I must confess that at this point I have neither investigated the client/server transaction with a packet sniffer nor have I taken a look at the source code for the app. The first thing I thought to look for was what was happening on the server side.
I looked to the FAQ to see what was going on with the JSON interface that apps like that viewer use. So now I tried running that URL through cURL:
Code: Select all
$ curl -v http://xkcd.com/info.0.json
* Trying 220.127.116.11...
* Connected to xkcd.com (18.104.22.168) port 80 (#0)

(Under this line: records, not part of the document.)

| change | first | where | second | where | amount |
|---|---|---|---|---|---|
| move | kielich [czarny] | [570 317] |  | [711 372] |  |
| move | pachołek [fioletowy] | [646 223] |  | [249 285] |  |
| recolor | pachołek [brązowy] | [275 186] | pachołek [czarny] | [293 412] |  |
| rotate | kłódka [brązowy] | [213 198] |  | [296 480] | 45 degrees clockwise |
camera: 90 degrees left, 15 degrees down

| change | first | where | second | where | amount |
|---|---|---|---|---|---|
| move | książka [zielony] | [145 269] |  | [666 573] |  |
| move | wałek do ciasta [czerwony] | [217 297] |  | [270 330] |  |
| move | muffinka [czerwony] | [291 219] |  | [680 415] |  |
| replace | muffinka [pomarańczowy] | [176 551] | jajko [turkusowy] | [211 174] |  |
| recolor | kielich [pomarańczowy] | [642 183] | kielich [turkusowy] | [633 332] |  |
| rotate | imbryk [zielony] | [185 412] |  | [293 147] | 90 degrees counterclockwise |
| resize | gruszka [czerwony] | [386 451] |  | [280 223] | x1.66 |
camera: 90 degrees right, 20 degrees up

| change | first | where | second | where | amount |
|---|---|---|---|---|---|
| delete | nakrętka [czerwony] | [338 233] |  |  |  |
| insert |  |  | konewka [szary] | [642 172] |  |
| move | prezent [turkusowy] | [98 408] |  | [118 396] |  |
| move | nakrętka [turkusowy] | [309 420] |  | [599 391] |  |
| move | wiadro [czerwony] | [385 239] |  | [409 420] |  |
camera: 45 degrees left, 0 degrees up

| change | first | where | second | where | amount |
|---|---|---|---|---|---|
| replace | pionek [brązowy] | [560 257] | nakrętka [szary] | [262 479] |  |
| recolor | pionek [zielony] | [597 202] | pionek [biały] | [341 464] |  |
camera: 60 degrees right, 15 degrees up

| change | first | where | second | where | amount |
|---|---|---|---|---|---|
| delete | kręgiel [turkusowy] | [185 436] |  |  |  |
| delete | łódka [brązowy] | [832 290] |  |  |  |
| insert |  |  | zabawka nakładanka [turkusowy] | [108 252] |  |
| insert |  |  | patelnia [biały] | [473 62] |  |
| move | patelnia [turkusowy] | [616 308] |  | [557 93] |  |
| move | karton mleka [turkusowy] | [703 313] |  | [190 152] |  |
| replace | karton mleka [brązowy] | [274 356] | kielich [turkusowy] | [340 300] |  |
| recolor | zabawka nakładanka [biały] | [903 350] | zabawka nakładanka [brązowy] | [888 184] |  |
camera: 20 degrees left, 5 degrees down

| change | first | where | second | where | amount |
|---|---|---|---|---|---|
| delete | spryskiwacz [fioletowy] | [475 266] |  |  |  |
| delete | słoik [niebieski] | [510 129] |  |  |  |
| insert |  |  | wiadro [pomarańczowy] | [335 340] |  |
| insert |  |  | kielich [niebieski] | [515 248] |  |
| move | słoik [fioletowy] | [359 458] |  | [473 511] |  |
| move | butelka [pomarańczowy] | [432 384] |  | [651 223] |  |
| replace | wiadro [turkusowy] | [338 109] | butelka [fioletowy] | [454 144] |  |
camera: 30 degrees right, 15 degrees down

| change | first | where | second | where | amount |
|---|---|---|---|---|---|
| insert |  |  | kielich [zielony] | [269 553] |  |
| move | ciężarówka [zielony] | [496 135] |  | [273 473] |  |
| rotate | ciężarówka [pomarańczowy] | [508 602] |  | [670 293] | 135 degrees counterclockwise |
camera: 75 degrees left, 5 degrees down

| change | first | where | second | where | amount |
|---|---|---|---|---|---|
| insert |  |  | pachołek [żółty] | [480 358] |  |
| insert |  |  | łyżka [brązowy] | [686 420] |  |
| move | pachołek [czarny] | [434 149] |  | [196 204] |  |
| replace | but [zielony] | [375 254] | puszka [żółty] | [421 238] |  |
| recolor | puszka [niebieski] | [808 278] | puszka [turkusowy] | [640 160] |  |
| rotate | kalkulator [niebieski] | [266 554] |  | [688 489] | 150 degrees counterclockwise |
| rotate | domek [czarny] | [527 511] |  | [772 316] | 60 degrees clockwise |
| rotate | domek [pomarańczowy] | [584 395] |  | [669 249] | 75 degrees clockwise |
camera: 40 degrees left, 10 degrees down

> GET /info.0.json HTTP/1.1
> Host: xkcd.com
> User-Agent: curl/7.45.0
> Accept: */*
* HTTP 1.0, assume close after body
< HTTP/1.0 301 Moved Permanently
< Server: Varnish
< Retry-After: 0
< Location: https://xkcd.com/info.0.json
< Content-Length: 0
< Accept-Ranges: bytes
< Date: Mon, 30 Jan 2017 18:31:49 GMT
So the Location header indicates a redirect to the https version with that host and path. Now with cURL pointing to that new URL, I find a JSON blob with this value for the img key: "http://imgs.xkcd.com/comics/bird_plane_superman.png". Hmm--it has "http" and not either "https" or an omitted scheme altogether. Do I find evidence of a recent adoption of a policy to redirect http to https? This means that every request from a client would result in four requests: 1. original request for JSON, 2. redirected request for JSON, 3. http request for image, 4. redirected request for image.
My guess is that the Android app does not expect the redirect. Is that the case or did the specification of the JSON change?
Besides that, why would it be that the main website, which requires no login, would require a redirect to an encrypted transport whereas the forums, which do require logins to post, don't even support https?